This is what passes for photography when your camera’s broke.

I was aimlessly roaming around Beltsville, looking for an interesting place to eat, when I spotted a vision by the side of the road: a portable barbecue stand with a black-metal pit expelling smoke into the air, a smell as irresistible as I imagine the sounds from the Isle of Sirens to be. Only two words came to mind when I discovered this accidental treasure: “Fuck ya!”

I immediately turned the vehicle around and pulled up behind Griffin’s Barbecue and Catering. (I still curse my broken digital camera, which I haven’t yet replaced; apologies for no pics. But call Griffin’s at either 301-785-4550 or 301-785-5026 for details.)

Griffin’s is a two-person operation, run by Shaquana Hamilton and Jeffrey Griffin, who pulled up stakes in Fort Wayne, Ind., to start life anew in the D.C. area. Back in Fort Wayne, Hamilton and Griffin had a restaurant; here, they just have their mobile vending trailer and their smoker, which date back 11 years when the pair first started in the barbecue business.  They pulled their portable equipment out of the mothballs for their fresh start on the East Coast.

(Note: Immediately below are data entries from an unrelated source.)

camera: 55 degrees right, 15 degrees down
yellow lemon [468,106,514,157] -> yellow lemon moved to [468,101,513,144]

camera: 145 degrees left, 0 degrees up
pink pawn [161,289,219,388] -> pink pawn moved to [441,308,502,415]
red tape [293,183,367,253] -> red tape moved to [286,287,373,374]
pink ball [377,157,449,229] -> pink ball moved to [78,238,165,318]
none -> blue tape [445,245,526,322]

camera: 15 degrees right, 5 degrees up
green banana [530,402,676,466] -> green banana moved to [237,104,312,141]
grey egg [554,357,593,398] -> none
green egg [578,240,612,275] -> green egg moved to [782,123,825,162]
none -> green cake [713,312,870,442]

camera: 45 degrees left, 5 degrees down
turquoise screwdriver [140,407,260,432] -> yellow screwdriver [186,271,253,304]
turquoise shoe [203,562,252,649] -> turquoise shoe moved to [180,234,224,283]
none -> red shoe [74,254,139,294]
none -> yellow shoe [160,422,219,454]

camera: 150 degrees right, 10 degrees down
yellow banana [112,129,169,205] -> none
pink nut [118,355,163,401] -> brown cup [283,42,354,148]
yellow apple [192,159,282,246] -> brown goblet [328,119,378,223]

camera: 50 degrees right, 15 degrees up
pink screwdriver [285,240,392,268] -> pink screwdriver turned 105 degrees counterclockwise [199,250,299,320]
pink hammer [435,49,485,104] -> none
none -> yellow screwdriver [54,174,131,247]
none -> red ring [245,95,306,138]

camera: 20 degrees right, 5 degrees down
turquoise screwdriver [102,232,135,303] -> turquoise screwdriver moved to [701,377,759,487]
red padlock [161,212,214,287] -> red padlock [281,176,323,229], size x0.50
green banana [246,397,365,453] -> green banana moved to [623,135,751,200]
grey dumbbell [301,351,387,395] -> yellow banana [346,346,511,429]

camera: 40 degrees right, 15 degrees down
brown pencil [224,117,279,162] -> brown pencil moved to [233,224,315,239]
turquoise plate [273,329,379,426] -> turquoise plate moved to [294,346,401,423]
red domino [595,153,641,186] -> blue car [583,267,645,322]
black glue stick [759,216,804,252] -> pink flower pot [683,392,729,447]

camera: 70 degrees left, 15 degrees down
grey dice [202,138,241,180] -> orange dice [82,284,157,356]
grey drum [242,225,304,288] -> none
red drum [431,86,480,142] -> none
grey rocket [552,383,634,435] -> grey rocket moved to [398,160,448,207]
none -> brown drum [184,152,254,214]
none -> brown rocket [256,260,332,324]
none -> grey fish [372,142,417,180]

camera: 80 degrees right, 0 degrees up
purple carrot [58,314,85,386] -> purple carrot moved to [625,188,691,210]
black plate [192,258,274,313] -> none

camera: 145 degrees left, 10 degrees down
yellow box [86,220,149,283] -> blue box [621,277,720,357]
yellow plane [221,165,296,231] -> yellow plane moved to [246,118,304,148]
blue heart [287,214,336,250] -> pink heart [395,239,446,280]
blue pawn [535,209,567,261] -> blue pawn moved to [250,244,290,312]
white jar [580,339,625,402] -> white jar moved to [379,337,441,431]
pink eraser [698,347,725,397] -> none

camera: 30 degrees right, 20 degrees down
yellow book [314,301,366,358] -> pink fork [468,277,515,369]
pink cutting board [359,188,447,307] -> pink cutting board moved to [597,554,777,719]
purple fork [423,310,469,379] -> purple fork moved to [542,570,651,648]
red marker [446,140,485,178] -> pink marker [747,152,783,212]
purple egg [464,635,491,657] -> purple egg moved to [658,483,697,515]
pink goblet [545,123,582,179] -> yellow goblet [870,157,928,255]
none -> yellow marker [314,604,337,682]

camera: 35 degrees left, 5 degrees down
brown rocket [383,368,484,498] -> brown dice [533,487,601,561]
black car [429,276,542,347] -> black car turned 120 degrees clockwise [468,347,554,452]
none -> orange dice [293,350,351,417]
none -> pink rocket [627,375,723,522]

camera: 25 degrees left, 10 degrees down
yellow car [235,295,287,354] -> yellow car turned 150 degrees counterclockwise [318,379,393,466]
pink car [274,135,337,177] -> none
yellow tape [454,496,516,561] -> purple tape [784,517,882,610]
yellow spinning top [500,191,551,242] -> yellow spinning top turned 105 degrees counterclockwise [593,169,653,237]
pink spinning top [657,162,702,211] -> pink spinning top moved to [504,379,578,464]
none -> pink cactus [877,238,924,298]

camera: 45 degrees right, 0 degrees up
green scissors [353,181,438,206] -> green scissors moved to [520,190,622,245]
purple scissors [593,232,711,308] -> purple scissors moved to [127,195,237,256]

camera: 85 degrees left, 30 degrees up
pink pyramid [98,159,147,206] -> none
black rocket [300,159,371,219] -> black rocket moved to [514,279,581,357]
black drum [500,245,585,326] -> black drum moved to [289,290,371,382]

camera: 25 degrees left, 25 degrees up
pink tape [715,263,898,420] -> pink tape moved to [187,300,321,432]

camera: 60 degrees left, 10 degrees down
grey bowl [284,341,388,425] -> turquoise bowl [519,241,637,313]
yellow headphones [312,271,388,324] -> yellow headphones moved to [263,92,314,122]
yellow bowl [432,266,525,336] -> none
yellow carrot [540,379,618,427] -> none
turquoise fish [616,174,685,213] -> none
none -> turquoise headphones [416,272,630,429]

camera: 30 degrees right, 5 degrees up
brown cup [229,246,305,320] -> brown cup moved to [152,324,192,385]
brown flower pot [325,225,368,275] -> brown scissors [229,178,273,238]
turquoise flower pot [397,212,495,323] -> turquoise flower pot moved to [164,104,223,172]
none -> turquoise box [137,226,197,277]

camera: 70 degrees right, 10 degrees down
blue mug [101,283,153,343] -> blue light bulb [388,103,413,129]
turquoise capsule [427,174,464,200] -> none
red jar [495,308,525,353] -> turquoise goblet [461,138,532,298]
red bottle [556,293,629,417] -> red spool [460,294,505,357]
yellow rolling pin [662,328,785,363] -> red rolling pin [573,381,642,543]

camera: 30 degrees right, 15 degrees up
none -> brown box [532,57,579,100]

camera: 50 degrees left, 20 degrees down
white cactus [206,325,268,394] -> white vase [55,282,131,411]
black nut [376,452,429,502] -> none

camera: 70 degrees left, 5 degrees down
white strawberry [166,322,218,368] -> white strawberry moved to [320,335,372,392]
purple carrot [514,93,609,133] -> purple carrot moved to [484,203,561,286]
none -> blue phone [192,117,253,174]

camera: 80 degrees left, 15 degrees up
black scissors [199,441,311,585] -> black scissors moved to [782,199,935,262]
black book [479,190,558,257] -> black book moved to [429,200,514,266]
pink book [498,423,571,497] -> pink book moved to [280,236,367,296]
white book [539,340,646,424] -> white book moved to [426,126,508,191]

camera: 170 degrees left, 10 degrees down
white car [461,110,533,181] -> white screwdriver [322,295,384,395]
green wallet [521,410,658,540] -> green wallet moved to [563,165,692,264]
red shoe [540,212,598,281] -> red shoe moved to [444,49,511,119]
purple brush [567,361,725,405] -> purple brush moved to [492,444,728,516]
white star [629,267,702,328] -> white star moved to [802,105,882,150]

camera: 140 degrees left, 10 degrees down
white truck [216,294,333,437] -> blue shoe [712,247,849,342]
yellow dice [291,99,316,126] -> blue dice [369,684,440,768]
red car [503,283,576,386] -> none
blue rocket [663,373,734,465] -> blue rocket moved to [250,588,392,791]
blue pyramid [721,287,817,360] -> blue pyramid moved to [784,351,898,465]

Griffin’s specializes in pork and beef ribs, but Griffin, the pitmaster, smokes his meats in a style he describes as Midwestern. Which to him means no hardwoods like hickory or oak. Instead, Griffin applies a secret rub to his ribs and smokes them over charcoal briquets. Once the ribs are pulled from the pit, he slathers them in a homemade vinegar-based sauce. Like K.C. barbecue, the sauce is not an option; it’s an essential part of the experience.